- Born: Sylvain Aimé Louis Amic 26 April 1967 Dakar, Senegal
- Died: 31 August 2025 (aged 58) Bagnols-sur-Cèze, France
- Occupation: Art historian

= Sylvain Amic =

French art historian (1967–2025)

Sylvain Aimé Louis Amic (/fr/; 26 April 1967 – 31 August 2025) was a Senegal-born French art historian. A member of the Academy of Sciences, Belles-Lettres and Arts of Rouen, he served as president of the Musée d'Orsay and the Musée de l'Orangerie in Paris from 2024 to 2025.

==Career==
Amic was born in Dakar. He worked as a teacher before training as a curator at the National Institute of Cultural Heritage, graduating in 1997. He specialised in modern and contemporary art.

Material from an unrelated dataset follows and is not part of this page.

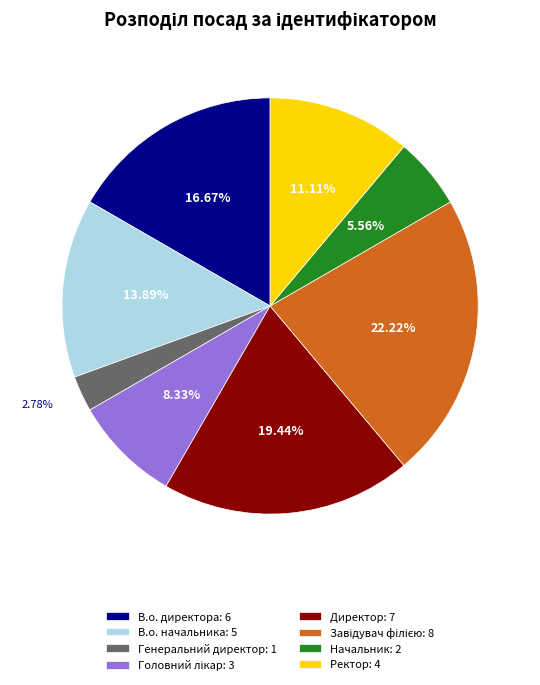

What is the ratio of the value at Начальник: 2 to the value at В.о. директора: 6?

0.3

Between 2016 and 2022 Amic directed the Réunion des Musées Métropolitains Rouen Normandie (RMM), an umbrella institution of museums of the Métropole Rouen Normandie. In 2018 he was tasked, together with the curator Olivia Voisin, by then-Minister of Culture Françoise Nyssen with developing a project for the circulation of artworks between the French regions.

Amic had already been a candidate as president of the Musée d'Orsay in 2017, at which time the position went to Laurence des Cars. He assumed the position in 2024.

Amic died from a heart attack on 31 August 2025, at his vacation home in Bagnols-sur-Cèze, Gard, at the age of 58.